No final do prólogo dedicado ao leitor, é mencionada a obra Elementos de Geometria e

Trigonometria Plana (1737) do Padre jesuíta Manoel de Campos. Na opinião do autor da

Theorica, esta obra podia ser considerada como uma introdução à filosofia newtoniana, sendo a sua edição reveladora de que algo estaria a mudar entre as elites portuguesas.

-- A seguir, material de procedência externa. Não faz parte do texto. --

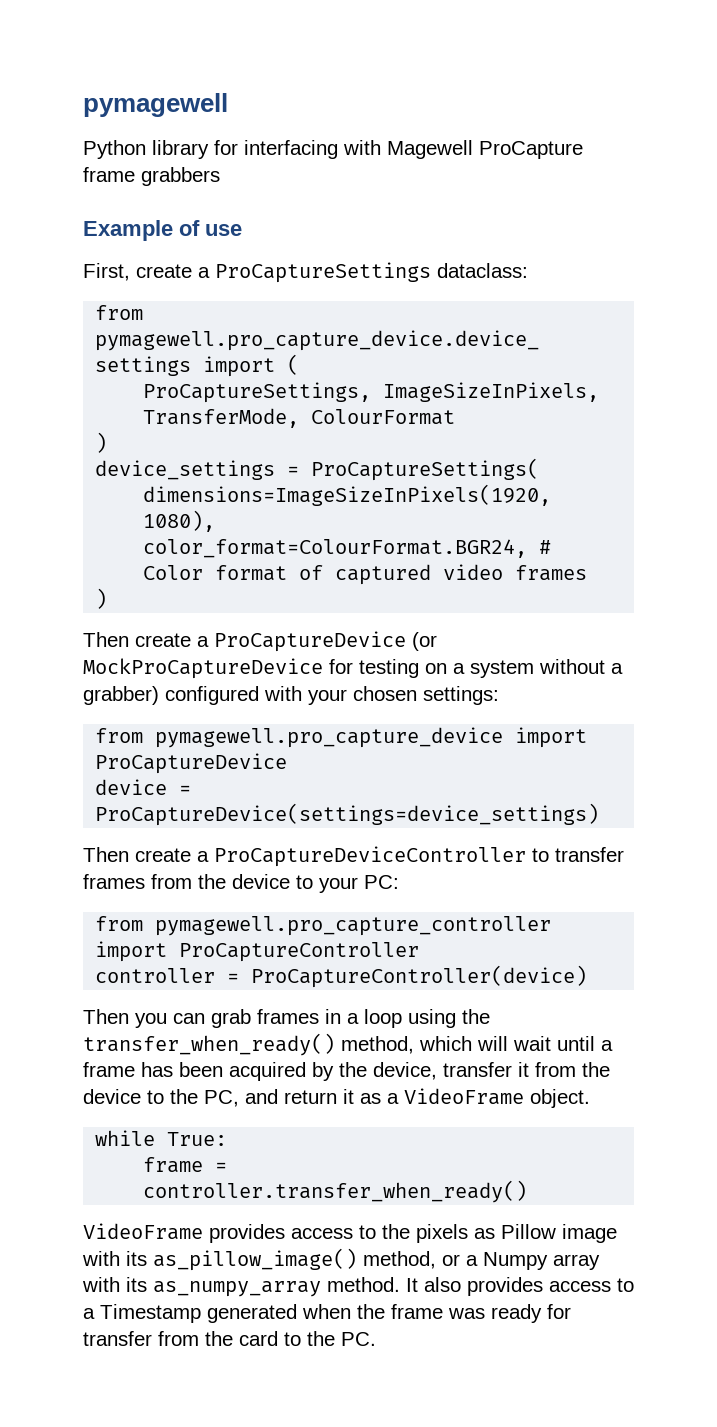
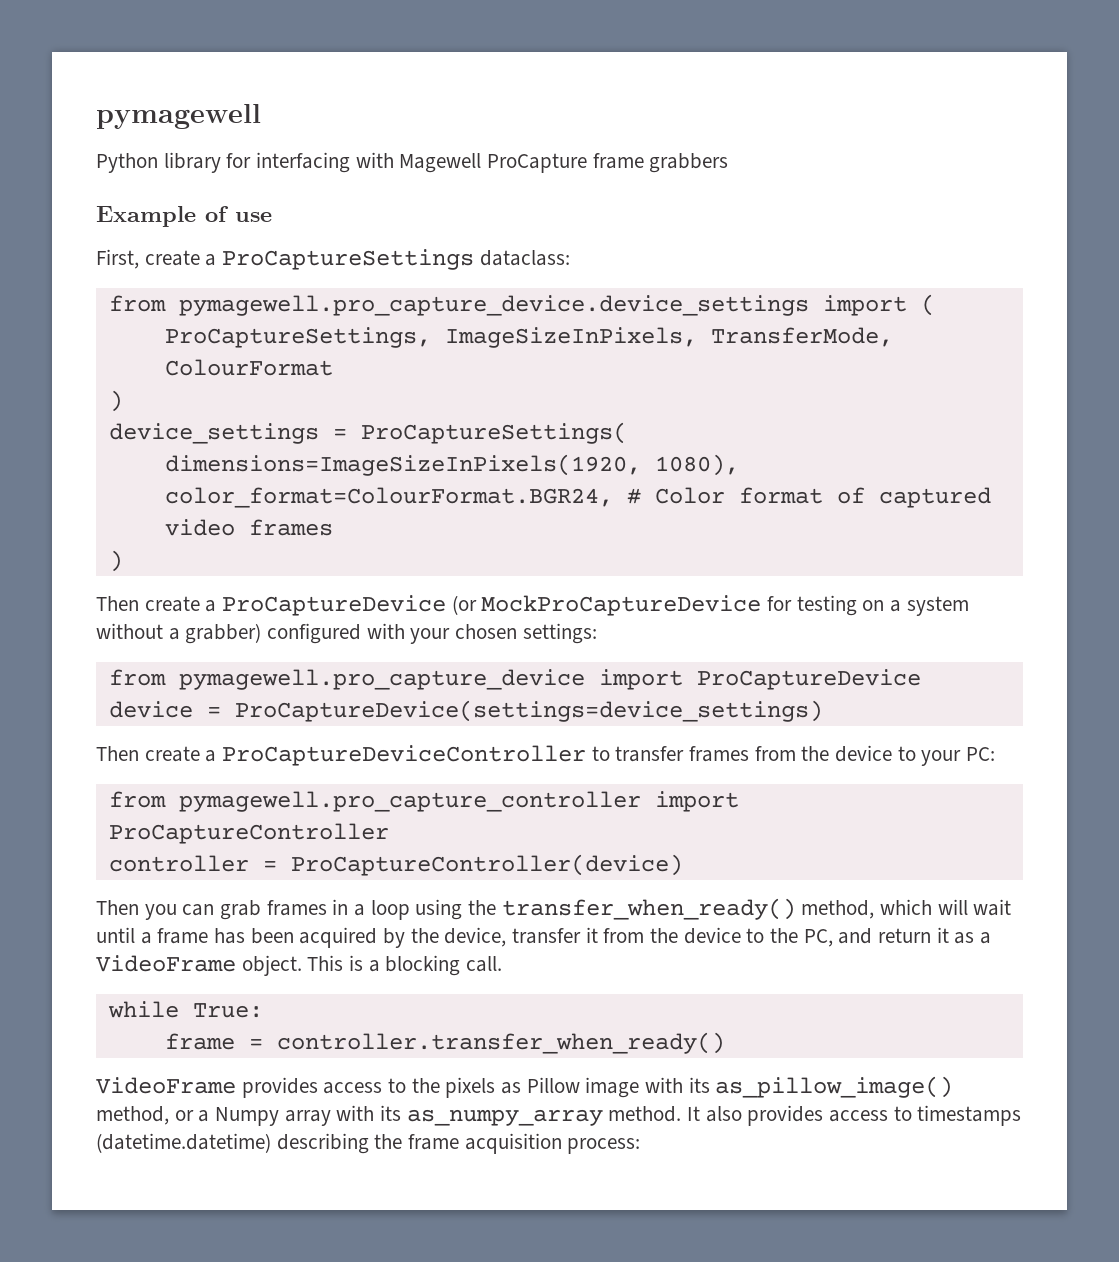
(590, 1098) none -> [307,955,503,976] This is a blocking call.
[83,1304,571,1323] [83,1331,376,1346] a Timestamp generated when the frame was ready for transfer from the card to the PC. -> [917,1105,1022,1126] [96,1133,641,1154] timestamps (datetime.datetime) describing the frame acquisition process:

Tendo em conta que o livro de Campos foi publicada em 1737, isto é, no ano em que a Theorica terá sido impressa, isso pode significar que o Prólogo ao leitor deverá ter sido escrito após a impressão do corpo principal da obra. Por outro lado, esta parte do livro não tem numeração das páginas, o que corrobora essa hipótese17.

15No seu artigo “Sobre a Aceitação da Filosofia Newtoniana em Portugal”, Rómulo de Carvalho refere que apenas teve contacto com quatro ou cinco exemplares, mas é certo que o número real é maior. Da pesquisa realizada existem em Portugal pelo menos seis exemplares – dois na BN, dois na BACL, um na Biblioteca da Universidade de Coimbra e outro na Biblioteca da Universidade de Évora. No estrangeiro existem mais exemplares, nomeadamente em Inglaterra.

16 Num catálogo de um livreiro lisboeta datado de 1819, (Cf. ANTT, RMC, Cx. 494, nº 45) a obra é mencionada, quase um século depois de ter sido editada.

17 Nesta altura, os livros eram muitas vezes comprados sem serem encadernados, sendo relativamente fácil acrescentar algumas páginas aos livros já impressos.